[Start of Attachment]
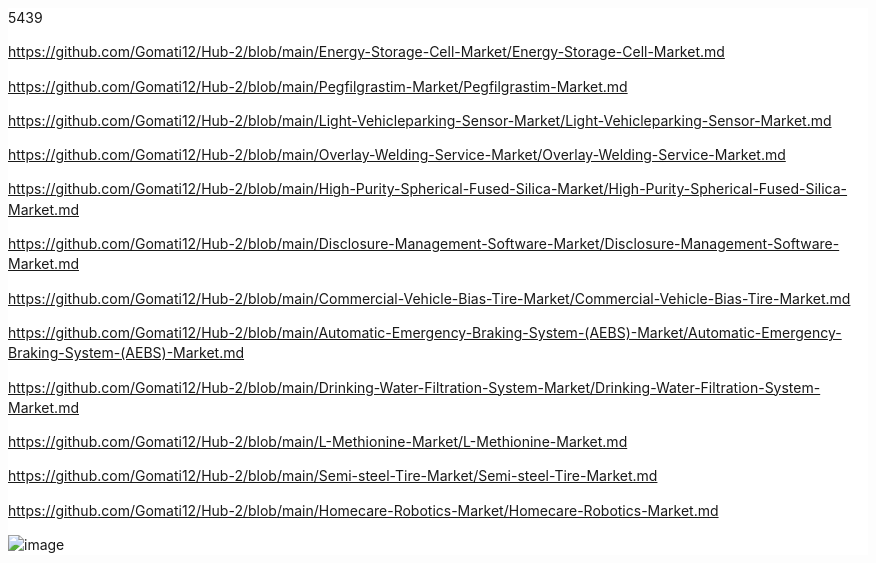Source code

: 5439</p><p><a href="https://github.com/Gomati12/Hub-2/blob/main/Energy-Storage-Cell-Market/Energy-Storage-Cell-Market.md">https://github.com/Gomati12/Hub-2/blob/main/Energy-Storage-Cell-Market/Energy-Storage-Cell-Market.md</a></p><p><a href="https://github.com/Gomati12/Hub-2/blob/main/Pegfilgrastim-Market/Pegfilgrastim-Market.md">https://github.com/Gomati12/Hub-2/blob/main/Pegfilgrastim-Market/Pegfilgrastim-Market.md</a></p><p><a href="https://github.com/Gomati12/Hub-2/blob/main/Light-Vehicleparking-Sensor-Market/Light-Vehicleparking-Sensor-Market.md">https://github.com/Gomati12/Hub-2/blob/main/Light-Vehicleparking-Sensor-Market/Light-Vehicleparking-Sensor-Market.md</a></p><p><a href="https://github.com/Gomati12/Hub-2/blob/main/Overlay-Welding-Service-Market/Overlay-Welding-Service-Market.md">https://github.com/Gomati12/Hub-2/blob/main/Overlay-Welding-Service-Market/Overlay-Welding-Service-Market.md</a></p><p><a href="https://github.com/Gomati12/Hub-2/blob/main/High-Purity-Spherical-Fused-Silica-Market/High-Purity-Spherical-Fused-Silica-Market.md">https://github.com/Gomati12/Hub-2/blob/main/High-Purity-Spherical-Fused-Silica-Market/High-Purity-Spherical-Fused-Silica-Market.md</a></p><p><a href="https://github.com/Gomati12/Hub-2/blob/main/Disclosure-Management-Software-Market/Disclosure-Management-Software-Market.md">https://github.com/Gomati12/Hub-2/blob/main/Disclosure-Management-Software-Market/Disclosure-Management-Software-Market.md</a></p><p><a href="https://github.com/Gomati12/Hub-2/blob/main/Commercial-Vehicle-Bias-Tire-Market/Commercial-Vehicle-Bias-Tire-Market.md">https://github.com/Gomati12/Hub-2/blob/main/Commercial-Vehicle-Bias-Tire-Market/Commercial-Vehicle-Bias-Tire-Market.md</a></p><p><a href="https://github.com/Gomati12/Hub-2/blob/main/Automatic-Emergency-Braking-System-(AEBS)-Market/Automatic-Emergency-Braking-System-(AEBS)-Market.md">https://github.com/Gomati12/Hub-2/blob/main/Automatic-Emergency-Braking-System-(AEBS)-Market/Automatic-Emergency-Braking-System-(AEBS)-Market.md</a></p><p><a href="https://github.com/Gomati12/Hub-2/blob/main/Drinking-Water-Filtration-System-Market/Drinking-Water-Filtration-System-Market.md">https://github.com/Gomati12/Hub-2/blob/main/Drinking-Water-Filtration-System-Market/Drinking-Water-Filtration-System-Market.md</a></p><p><a href="https://github.com/Gomati12/Hub-2/blob/main/L-Methionine-Market/L-Methionine-Market.md">https://github.com/Gomati12/Hub-2/blob/main/L-Methionine-Market/L-Methionine-Market.md</a></p><p><a href="https://github.com/Gomati12/Hub-2/blob/main/Semi-steel-Tire-Market/Semi-steel-Tire-Market.md">https://github.com/Gomati12/Hub-2/blob/main/Semi-steel-Tire-Market/Semi-steel-Tire-Market.md</a></p><p><a href="https://github.com/Gomati12/Hub-2/blob/main/Homecare-Robotics-Market/Homecare-Robotics-Market.md">https://github.com/Gomati12/Hub-2/blob/main/Homecare-Robotics-Market/Homecare-Robotics-Market.md</a></p>
![image](https://github.com/user-attachments/assets/64145f59-f8f9-4ccf-be1a-fee9a8e0f754)
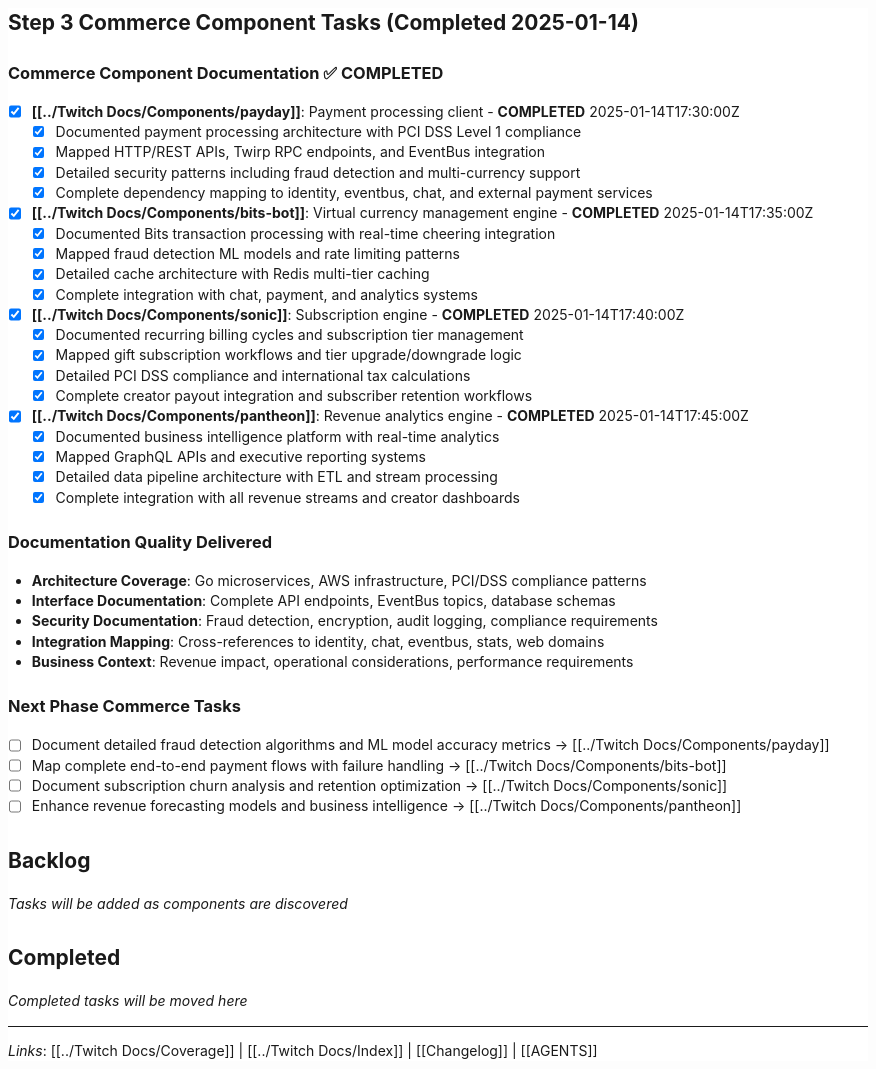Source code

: ## Step 3 Commerce Component Tasks (Completed 2025-01-14)

### Commerce Component Documentation ✅ COMPLETED
- [x] **[[../Twitch Docs/Components/payday]]**: Payment processing client - **COMPLETED** 2025-01-14T17:30:00Z
  - [x] Documented payment processing architecture with PCI DSS Level 1 compliance
  - [x] Mapped HTTP/REST APIs, Twirp RPC endpoints, and EventBus integration
  - [x] Detailed security patterns including fraud detection and multi-currency support
  - [x] Complete dependency mapping to identity, eventbus, chat, and external payment services
- [x] **[[../Twitch Docs/Components/bits-bot]]**: Virtual currency management engine - **COMPLETED** 2025-01-14T17:35:00Z
  - [x] Documented Bits transaction processing with real-time cheering integration
  - [x] Mapped fraud detection ML models and rate limiting patterns
  - [x] Detailed cache architecture with Redis multi-tier caching
  - [x] Complete integration with chat, payment, and analytics systems
- [x] **[[../Twitch Docs/Components/sonic]]**: Subscription engine - **COMPLETED** 2025-01-14T17:40:00Z
  - [x] Documented recurring billing cycles and subscription tier management
  - [x] Mapped gift subscription workflows and tier upgrade/downgrade logic
  - [x] Detailed PCI DSS compliance and international tax calculations
  - [x] Complete creator payout integration and subscriber retention workflows
- [x] **[[../Twitch Docs/Components/pantheon]]**: Revenue analytics engine - **COMPLETED** 2025-01-14T17:45:00Z
  - [x] Documented business intelligence platform with real-time analytics
  - [x] Mapped GraphQL APIs and executive reporting systems
  - [x] Detailed data pipeline architecture with ETL and stream processing
  - [x] Complete integration with all revenue streams and creator dashboards

### Documentation Quality Delivered
- **Architecture Coverage**: Go microservices, AWS infrastructure, PCI/DSS compliance patterns
- **Interface Documentation**: Complete API endpoints, EventBus topics, database schemas
- **Security Documentation**: Fraud detection, encryption, audit logging, compliance requirements
- **Integration Mapping**: Cross-references to identity, chat, eventbus, stats, web domains
- **Business Context**: Revenue impact, operational considerations, performance requirements

### Next Phase Commerce Tasks
- [ ] Document detailed fraud detection algorithms and ML model accuracy metrics → [[../Twitch Docs/Components/payday]]
- [ ] Map complete end-to-end payment flows with failure handling → [[../Twitch Docs/Components/bits-bot]]
- [ ] Document subscription churn analysis and retention optimization → [[../Twitch Docs/Components/sonic]]
- [ ] Enhance revenue forecasting models and business intelligence → [[../Twitch Docs/Components/pantheon]]

## Backlog
*Tasks will be added as components are discovered*

## Completed
*Completed tasks will be moved here*

---
*Links*: [[../Twitch Docs/Coverage]] | [[../Twitch Docs/Index]] | [[Changelog]] | [[AGENTS]]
[End of Attachment]
» What to produce
Put every line of the material into a JSON list of strings, one string per line, with blank lines skipped. Leave the pictures out.

» Exercise response
[
  "Source code",
  ": 5439</p><p><a href=\"https://github.com/Gomati12/Hub-2/blob/main/Energy-Storage-Cell-Market/Energy-Storage-Cell-Market.md\">https://github.com/Gomati12/Hub-2/blob/main/Energy-Storage-Cell-Market/Energy-Storage-Cell-Market.md</a></p><p><a href=\"https://github.com/Gomati12/Hub-2/blob/main/Pegfilgrastim-Market/Pegfilgrastim-Market.md\">https://github.com/Gomati12/Hub-2/blob/main/Pegfilgrastim-Market/Pegfilgrastim-Market.md</a></p><p><a href=\"https://github.com/Gomati12/Hub-2/blob/main/Light-Vehicleparking-Sensor-Market/Light-Vehicleparking-Sensor-Market.md\">https://github.com/Gomati12/Hub-2/blob/main/Light-Vehicleparking-Sensor-Market/Light-Vehicleparking-Sensor-Market.md</a></p><p><a href=\"https://github.com/Gomati12/Hub-2/blob/main/Overlay-Welding-Service-Market/Overlay-Welding-Service-Market.md\">https://github.com/Gomati12/Hub-2/blob/main/Overlay-Welding-Service-Market/Overlay-Welding-Service-Market.md</a></p><p><a href=\"https://github.com/Gomati12/Hub-2/blob/main/High-Purity-Spherical-Fused-Silica-Market/High-Purity-Spherical-Fused-Silica-Market.md\">https://github.com/Gomati12/Hub-2/blob/main/High-Purity-Spherical-Fused-Silica-Market/High-Purity-Spherical-Fused-Silica-Market.md</a></p><p><a href=\"https://github.com/Gomati12/Hub-2/blob/main/Disclosure-Management-Software-Market/Disclosure-Management-Software-Market.md\">https://github.com/Gomati12/Hub-2/blob/main/Disclosure-Management-Software-Market/Disclosure-Management-Software-Market.md</a></p><p><a href=\"https://github.com/Gomati12/Hub-2/blob/main/Commercial-Vehicle-Bias-Tire-Market/Commercial-Vehicle-Bias-Tire-Market.md\">https://github.com/Gomati12/Hub-2/blob/main/Commercial-Vehicle-Bias-Tire-Market/Commercial-Vehicle-Bias-Tire-Market.md</a></p><p><a href=\"https://github.com/Gomati12/Hub-2/blob/main/Automatic-Emergency-Braking-System-(AEBS)-Market/Automatic-Emergency-Braking-System-(AEBS)-Market.md\">https://github.com/Gomati12/Hub-2/blob/main/Automatic-Emergency-Braking-System-(AEBS)-Market/Automatic-Emergency-Braking-System-(AEBS)-Market.md</a></p><p><a href=\"https://github.com/Gomati12/Hub-2/blob/main/Drinking-Water-Filtration-System-Market/Drinking-Water-Filtration-System-Market.md\">https://github.com/Gomati12/Hub-2/blob/main/Drinking-Water-Filtration-System-Market/Drinking-Water-Filtration-System-Market.md</a></p><p><a href=\"https://github.com/Gomati12/Hub-2/blob/main/L-Methionine-Market/L-Methionine-Market.md\">https://github.com/Gomati12/Hub-2/blob/main/L-Methionine-Market/L-Methionine-Market.md</a></p><p><a href=\"https://github.com/Gomati12/Hub-2/blob/main/Semi-steel-Tire-Market/Semi-steel-Tire-Market.md\">https://github.com/Gomati12/Hub-2/blob/main/Semi-steel-Tire-Market/Semi-steel-Tire-Market.md</a></p><p><a href=\"https://github.com/Gomati12/Hub-2/blob/main/Homecare-Robotics-Market/Homecare-Robotics-Market.md\">https://github.com/Gomati12/Hub-2/blob/main/Homecare-Robotics-Market/Homecare-Robotics-Market.md</a></p>",
  "![image](https://github.com/user-attachments/assets/64145f59-f8f9-4ccf-be1a-fee9a8e0f754)",
  "Source code",
  ": ## Step 3 Commerce Component Tasks (Completed 2025-01-14)",
  "### Commerce Component Documentation ✅ COMPLETED",
  "- [x] **[[../Twitch Docs/Components/payday]]**: Payment processing client - **COMPLETED** 2025-01-14T17:30:00Z",
  "  - [x] Documented payment processing architecture with PCI DSS Level 1 compliance",
  "  - [x] Mapped HTTP/REST APIs, Twirp RPC endpoints, and EventBus integration",
  "  - [x] Detailed security patterns including fraud detection and multi-currency support",
  "  - [x] Complete dependency mapping to identity, eventbus, chat, and external payment services",
  "- [x] **[[../Twitch Docs/Components/bits-bot]]**: Virtual currency management engine - **COMPLETED** 2025-01-14T17:35:00Z",
  "  - [x] Documented Bits transaction processing with real-time cheering integration",
  "  - [x] Mapped fraud detection ML models and rate limiting patterns",
  "  - [x] Detailed cache architecture with Redis multi-tier caching",
  "  - [x] Complete integration with chat, payment, and analytics systems",
  "- [x] **[[../Twitch Docs/Components/sonic]]**: Subscription engine - **COMPLETED** 2025-01-14T17:40:00Z",
  "  - [x] Documented recurring billing cycles and subscription tier management",
  "  - [x] Mapped gift subscription workflows and tier upgrade/downgrade logic",
  "  - [x] Detailed PCI DSS compliance and international tax calculations",
  "  - [x] Complete creator payout integration and subscriber retention workflows",
  "- [x] **[[../Twitch Docs/Components/pantheon]]**: Revenue analytics engine - **COMPLETED** 2025-01-14T17:45:00Z",
  "  - [x] Documented business intelligence platform with real-time analytics",
  "  - [x] Mapped GraphQL APIs and executive reporting systems",
  "  - [x] Detailed data pipeline architecture with ETL and stream processing",
  "  - [x] Complete integration with all revenue streams and creator dashboards",
  "### Documentation Quality Delivered",
  "- **Architecture Coverage**: Go microservices, AWS infrastructure, PCI/DSS compliance patterns",
  "- **Interface Documentation**: Complete API endpoints, EventBus topics, database schemas",
  "- **Security Documentation**: Fraud detection, encryption, audit logging, compliance requirements",
  "- **Integration Mapping**: Cross-references to identity, chat, eventbus, stats, web domains",
  "- **Business Context**: Revenue impact, operational considerations, performance requirements",
  "### Next Phase Commerce Tasks",
  "- [ ] Document detailed fraud detection algorithms and ML model accuracy metrics → [[../Twitch Docs/Components/payday]]",
  "- [ ] Map complete end-to-end payment flows with failure handling → [[../Twitch Docs/Components/bits-bot]]",
  "- [ ] Document subscription churn analysis and retention optimization → [[../Twitch Docs/Components/sonic]]",
  "- [ ] Enhance revenue forecasting models and business intelligence → [[../Twitch Docs/Components/pantheon]]",
  "## Backlog",
  "*Tasks will be added as components are discovered*",
  "## Completed",
  "*Completed tasks will be moved here*",
  "---",
  "*Links*: [[../Twitch Docs/Coverage]] | [[../Twitch Docs/Index]] | [[Changelog]] | [[AGENTS]]"
]